Past two months have been pretty busy. Got back from Vienna, finished a handful of papers (two more to go), took part in the Don Giovanni Revisited workshop at the first European Opera Days in Paris. Met some lovely people there, absolutely wonderful, now all I need to do is keep in touch - not something I've traditionally been good at, I'm afraid. Meh. We'll see how that develops.
March saw the revival of Adès' Tempest in Covent Garden. Just when you think life doesn't get any better - say, when you've just clapped eyes on the interior of the Floral Hall for the very first time, and you realise you still have a good portion of a wonderful piece of musical theatre ahead of you - when you say to yourself, this couldn't possibly get any better, that's when you spot the ROH ice cream vendor. *Happy sigh*
As for the performance, I was deeply impressed by Kate Royal. She managed to deliver some of the lines I'd always thought of as slightly dodgy in a way that had them make perfect sense. The production felt tighter than what I've heard of the first run, Adès himself seemed better at ease conducting, Simon Keenlyside ("one of my favourite pieces, but a pain in the neck to sing") made it abundantly clear he _owns_ Prospero, and I love the way Toby Spence' voice is developing - next year's Rake's Progress in Paris should be fun. Furthermore, this was the first I've seen of Ian Bostridge where I was able to forget I was watching a highly intelligent performer offering an insightful interpretation, and focus on the character instead. Bit hammy here and there, but an impressively dedicated portrayal of a fascinating, complex creature. You go, Ian. I suspect Cyndia Sieden might have been feeling a bit under the weather. She didn't seem all there, vocally, somehow. Then again, in my mind, there would have been no way of surpassing what I heard of her last June at the Holland Festival in Amsterdam, where she gave a concert rendition of Five fathoms deep that was absolutely breathtaking.

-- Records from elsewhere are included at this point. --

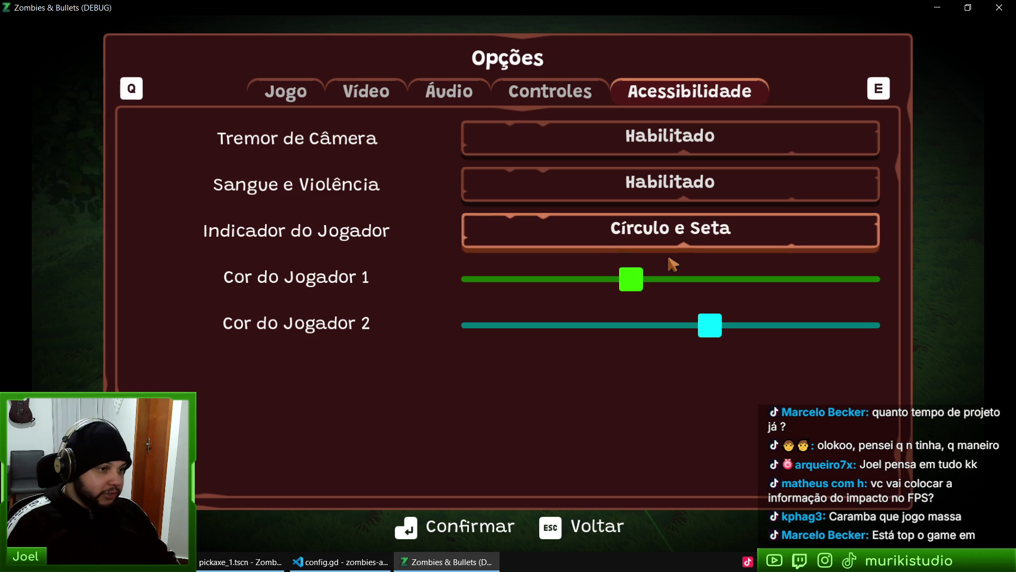
Cycle the Indicador do Jogador style and return to play to view it
click(712, 242)
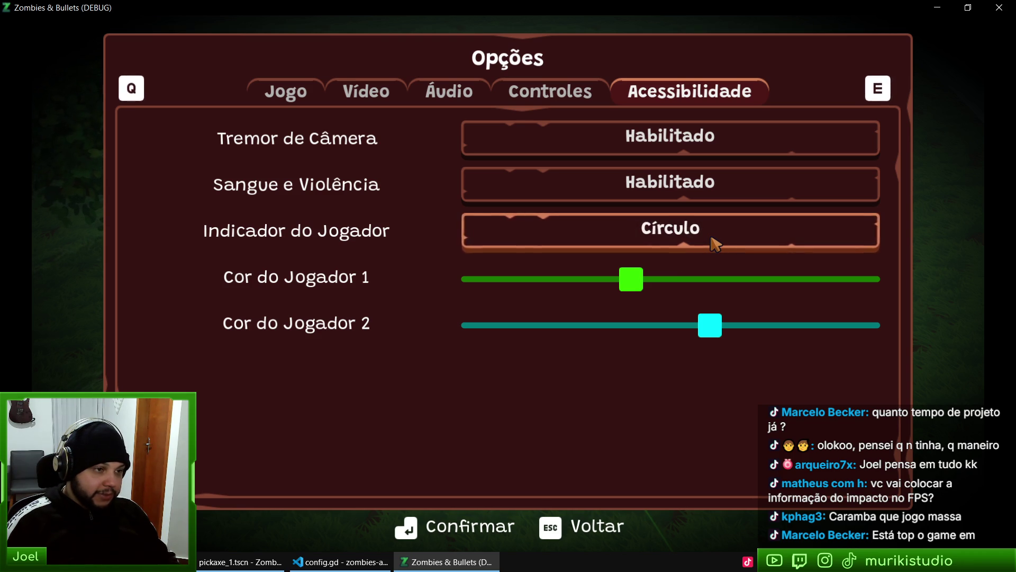
click(716, 244)
key(Escape)
key(Escape)
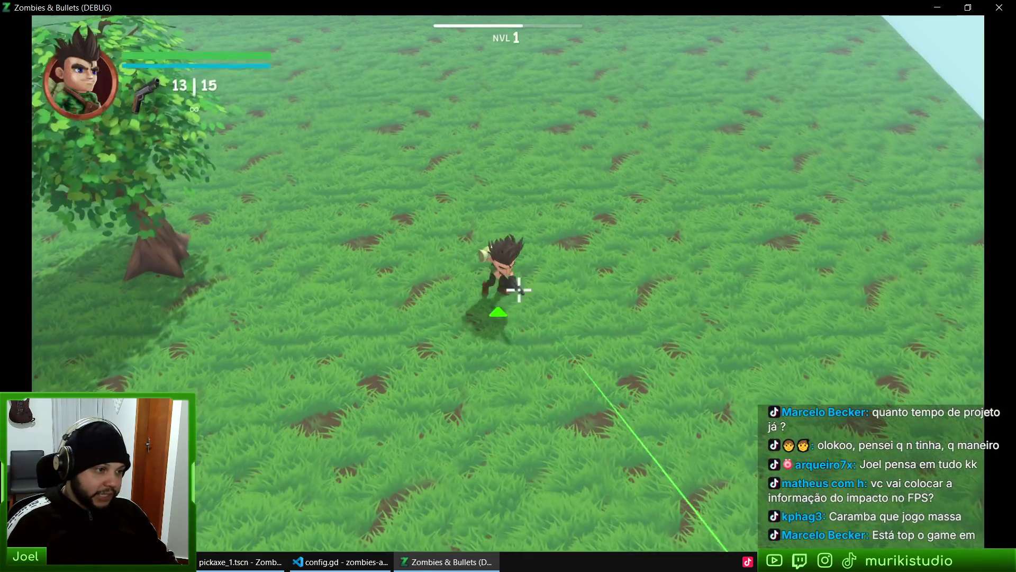
key(Escape)
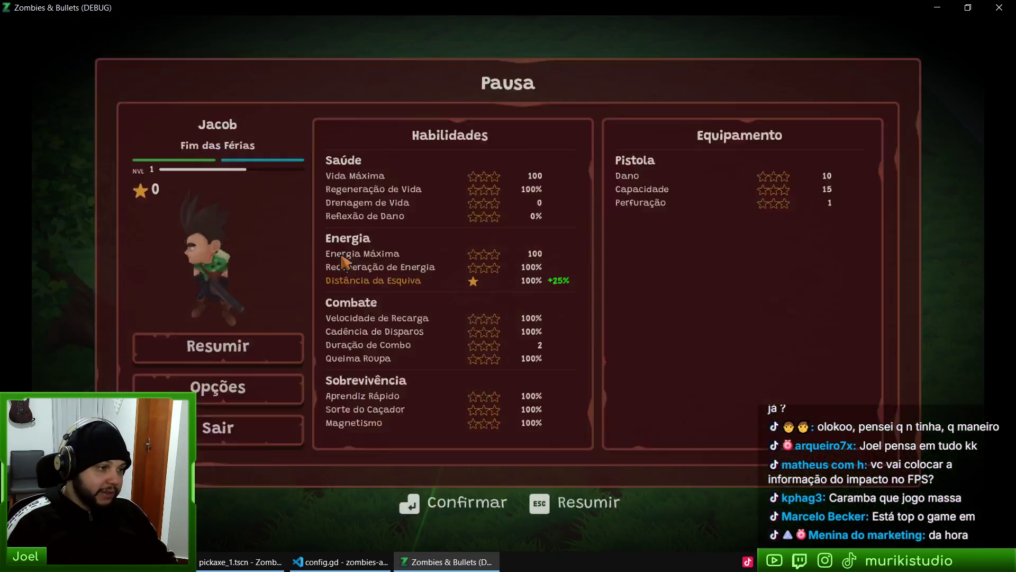
click(222, 387)
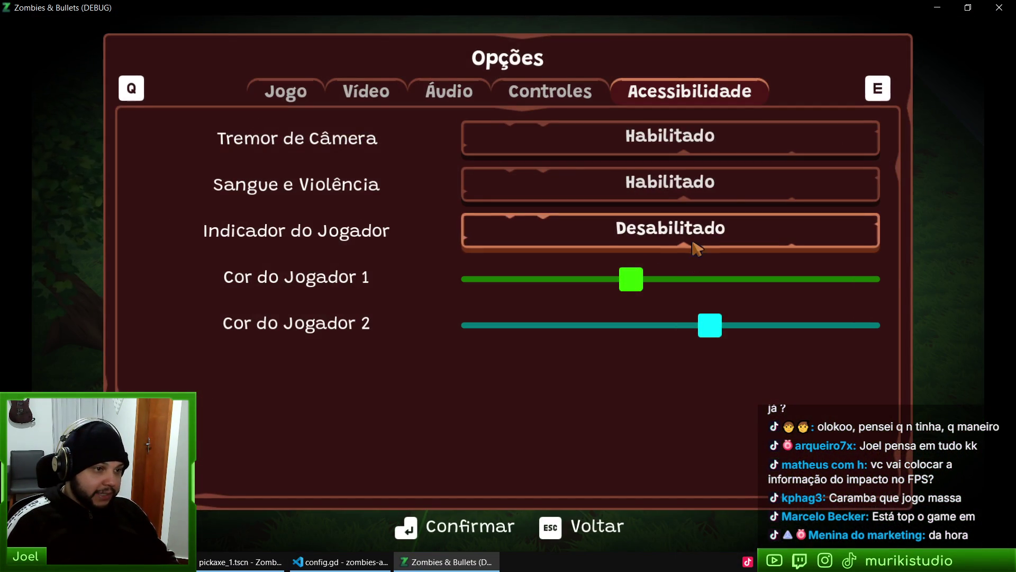
key(Escape)
key(Escape)
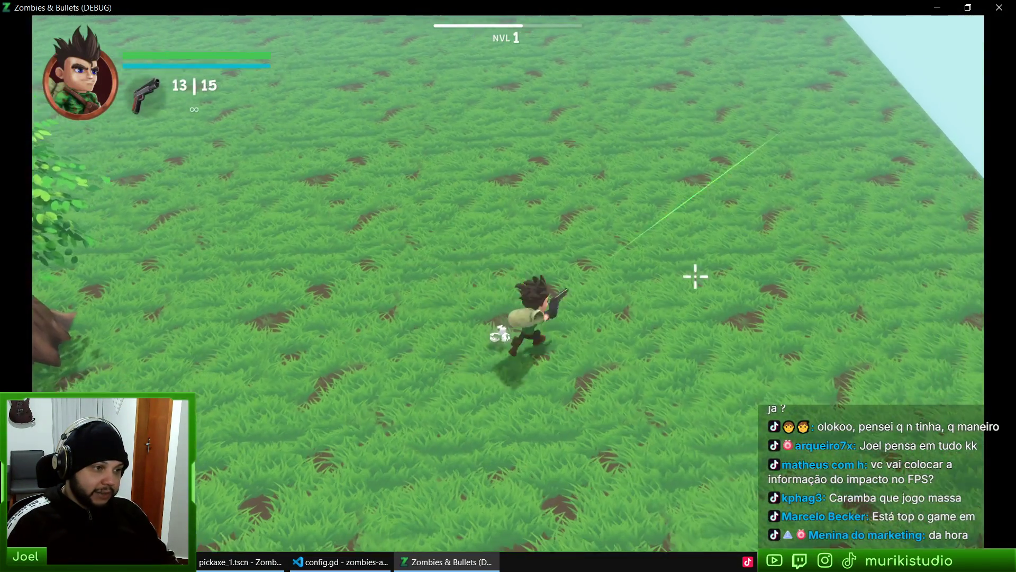
Walk around the field to check the new player indicator
key(a)
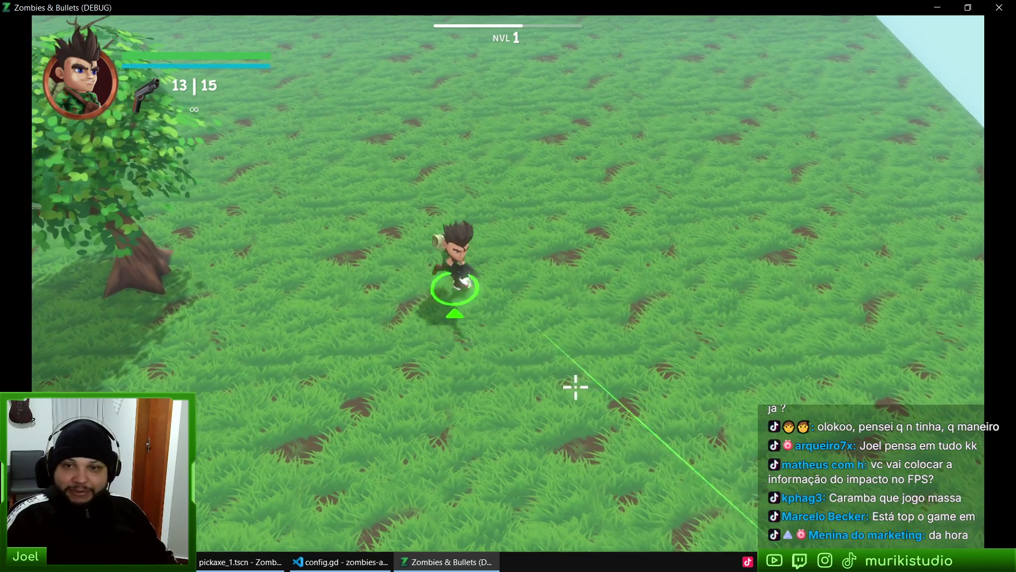
key(w)
key(d)
key(s)
key(a)
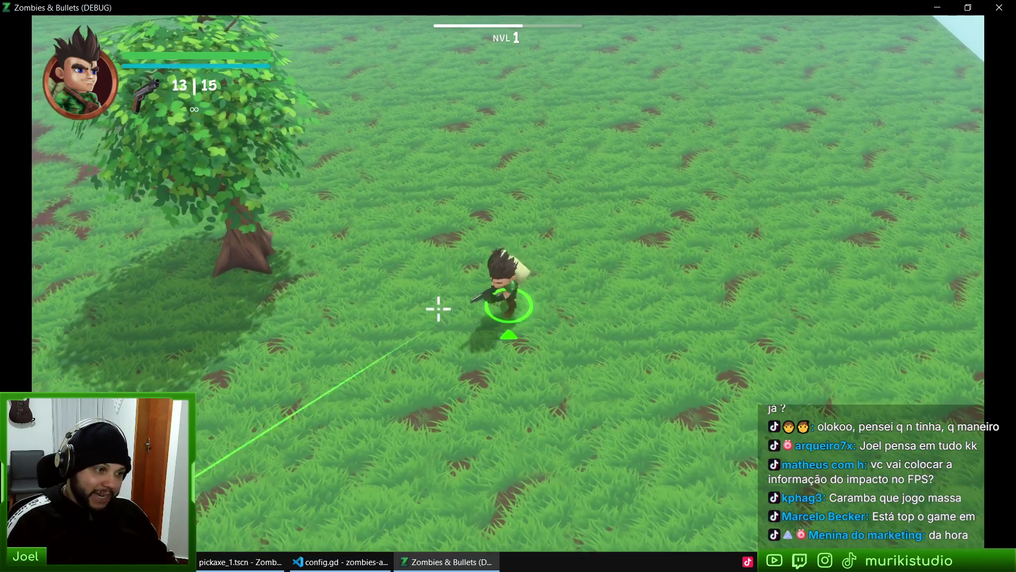
key(a)
key(d)
key(w)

That was Saturday - coach wouldn't be leaving until the next evening, so I spent a wonderful Sunday afternoon with some lovely people off the snopes.com message board in a pub before nipping off to Tate Britain's spiffy Hogarth exhibition. It's still on until the end of this month - highly recommended.
There's more - I applied for a bachelor's in Writing for Performance at art school, and took part in the first selection round the weekend before last - but that's gonna get its own entry in a bit.
Will try to keep you guys posted on a more regular basis than I have. Take care.